TEKS BACAAN -
┄┄┄┄┄┄

Menkeu Janjikan Insentif Pasar Modal, Ini Syaratnya



KONTAN.CO.ID - JAKARTA. Pemerintah membuka peluang pemberian insentif bagi pasar modal apabila Program Investasi Terencana dan Berkala (PINTAR) mampu mencapai target dalam enam bulan ke depan. Kebijakan ini diharapkan menjadi katalis dalam memperdalam pasar keuangan domestik sekaligus memperkuat peran investor lokal.

Menteri Keuangan Purbaya Yudhi Sadewa menyampaikan bahwa program PINTAR dirancang untuk meningkatkan partisipasi investor domestik di pasar modal. Dengan basis investor lokal yang semakin kuat, volatilitas pasar diharapkan dapat lebih terkendali dan tidak terlalu bergantung pada arus dana asing.

"Kalau programnya jalannya bagus, let’s say enam bulan dari sekarang, boleh lah datang ke saya minta insentif," kata Purbaya pada konferensi pers di Gedung Bursa Efek Indonesia (BEI), Senin (27/4/2026).


Menurut Purbaya, instrumen reksa dana dalam skema PINTAR akan dikelola oleh manajer investasi yang berpengalaman. Hal ini bertujuan untuk memberikan rasa aman sekaligus meningkatkan kepercayaan masyarakat terhadap produk investasi pasar modal.

Baca Juga: OJK Soal Demutualisasi Bursa: Masih Tunggu Revisi UU dan Aturan Turunan

Ia juga mendorong generasi muda untuk mulai berinvestasi melalui reksa dana sebagai langkah awal memasuki dunia pasar modal. Upaya ini dinilai penting untuk memperluas basis investor ritel dalam negeri.

Lebih lanjut, Purbaya menekankan bahwa peningkatan jumlah investor domestik merupakan kunci dalam menjaga stabilitas pasar keuangan nasional.

"Yang paling penting adalah ini adalah salah satu langkah untuk memperdalam pasar modal kita dalam pengertian banyak, akan lebih banyak investor domestik yang bermain sehingga pasar modal kita tidak gampang digoyang oleh orang-orang asing yang iseng, yang tidak suka kita selama fundamental ekonomi kita baik. Jadi ini langkah yang bagus sekali untuk pendalaman pasar modal," ujar Purbaya.

Dalam kesempatan terpisah, Purbaya mengungkapkan bahwa insentif yang tengah disiapkan berpotensi mencakup pajak penghasilan (PPh). Pemerintah juga akan memantau implementasi program PINTAR melalui Otoritas Jasa Keuangan (OJK) guna memastikan aliran dana masyarakat tersalurkan ke instrumen reksa dana.

Baca Juga: Perkasa, Rupiah Ditutup Menguat ke Rp 17.211 Per Dolar AS Hari Ini (27/4)

"Nanti saya lihat kalau sambil jalan ya kita kurangin Income Tax-nya misalnya. Dari situ dikurangin kan bisa bertahap," kata Purbaya.

Sementara itu, Kepala Eksekutif Pengawas Pasar Modal, Keuangan Derivatif, dan Bursa Karbon OJK, Hasan Fawzi, menyambut positif rencana pemberian insentif tersebut. Ia berharap kebijakan ini dapat memberikan dorongan tambahan bagi pertumbuhan industri pasar modal, khususnya reksa dana dan obligasi.

"Mudah-mudahan reksa dana juga kita harapkan kembali diberikan insentif tambahan, lalu obligasi kepemilikan yang tercatat di bursa mudah-mudahan juga ada ruang untuk insentif yang diberikan," ujar Hasan.

┄┄┄┄┄┄

MATERI YANG DITAMPILKAN -
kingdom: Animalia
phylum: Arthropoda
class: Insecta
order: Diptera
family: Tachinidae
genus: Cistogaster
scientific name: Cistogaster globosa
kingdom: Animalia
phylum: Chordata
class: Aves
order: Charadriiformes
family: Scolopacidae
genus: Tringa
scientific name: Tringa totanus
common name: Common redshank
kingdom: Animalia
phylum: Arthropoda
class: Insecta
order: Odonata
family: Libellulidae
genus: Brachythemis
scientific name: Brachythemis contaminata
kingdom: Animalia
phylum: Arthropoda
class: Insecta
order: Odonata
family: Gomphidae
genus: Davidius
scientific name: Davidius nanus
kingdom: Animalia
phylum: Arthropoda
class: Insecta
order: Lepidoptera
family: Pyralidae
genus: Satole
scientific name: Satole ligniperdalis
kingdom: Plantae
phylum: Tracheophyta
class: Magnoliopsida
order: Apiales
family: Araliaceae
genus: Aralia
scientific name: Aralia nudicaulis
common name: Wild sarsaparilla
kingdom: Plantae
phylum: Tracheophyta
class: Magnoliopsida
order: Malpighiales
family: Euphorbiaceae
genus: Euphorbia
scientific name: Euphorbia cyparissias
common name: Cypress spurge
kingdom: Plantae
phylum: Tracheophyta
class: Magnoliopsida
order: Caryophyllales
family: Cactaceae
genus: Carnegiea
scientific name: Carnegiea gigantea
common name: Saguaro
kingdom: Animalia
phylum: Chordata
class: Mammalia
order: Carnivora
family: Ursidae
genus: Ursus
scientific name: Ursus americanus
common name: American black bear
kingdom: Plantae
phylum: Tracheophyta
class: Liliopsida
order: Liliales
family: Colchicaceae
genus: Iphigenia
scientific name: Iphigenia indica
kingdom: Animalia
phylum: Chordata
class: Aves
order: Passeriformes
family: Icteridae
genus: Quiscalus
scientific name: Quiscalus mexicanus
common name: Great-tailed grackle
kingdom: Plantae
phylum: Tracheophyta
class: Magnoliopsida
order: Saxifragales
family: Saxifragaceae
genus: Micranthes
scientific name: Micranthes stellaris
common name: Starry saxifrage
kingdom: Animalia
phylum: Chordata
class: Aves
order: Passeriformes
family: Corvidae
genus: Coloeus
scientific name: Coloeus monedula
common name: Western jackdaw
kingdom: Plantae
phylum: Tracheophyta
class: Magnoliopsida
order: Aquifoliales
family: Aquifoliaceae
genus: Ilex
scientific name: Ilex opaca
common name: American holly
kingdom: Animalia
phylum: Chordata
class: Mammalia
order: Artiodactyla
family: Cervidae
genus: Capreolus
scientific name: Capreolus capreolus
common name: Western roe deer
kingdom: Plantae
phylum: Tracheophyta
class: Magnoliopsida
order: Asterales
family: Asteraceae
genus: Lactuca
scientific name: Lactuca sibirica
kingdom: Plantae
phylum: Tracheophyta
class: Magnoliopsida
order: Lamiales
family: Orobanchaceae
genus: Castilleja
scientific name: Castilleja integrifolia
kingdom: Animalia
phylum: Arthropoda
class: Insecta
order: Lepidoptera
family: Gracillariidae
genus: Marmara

┄┄┄┄┄┄

URAIAN TUGAS - Tulis ulang bagian teks tentang insentif pasar modal yang dibuka dengan kata-kata "Baca Juga: Perkasa, Rupiah" dan ditutup dengan "dana dan obligasi.", lalu tukar "menyambut positif" dengan "menyambut baik".

JAWABAN TERTULIS -
Baca Juga: Perkasa, Rupiah Ditutup Menguat ke Rp 17.211 Per Dolar AS Hari Ini (27/4)

"Nanti saya lihat kalau sambil jalan ya kita kurangin Income Tax-nya misalnya. Dari situ dikurangin kan bisa bertahap," kata Purbaya.

Sementara itu, Kepala Eksekutif Pengawas Pasar Modal, Keuangan Derivatif, dan Bursa Karbon OJK, Hasan Fawzi, menyambut baik rencana pemberian insentif tersebut. Ia berharap kebijakan ini dapat memberikan dorongan tambahan bagi pertumbuhan industri pasar modal, khususnya reksa dana dan obligasi.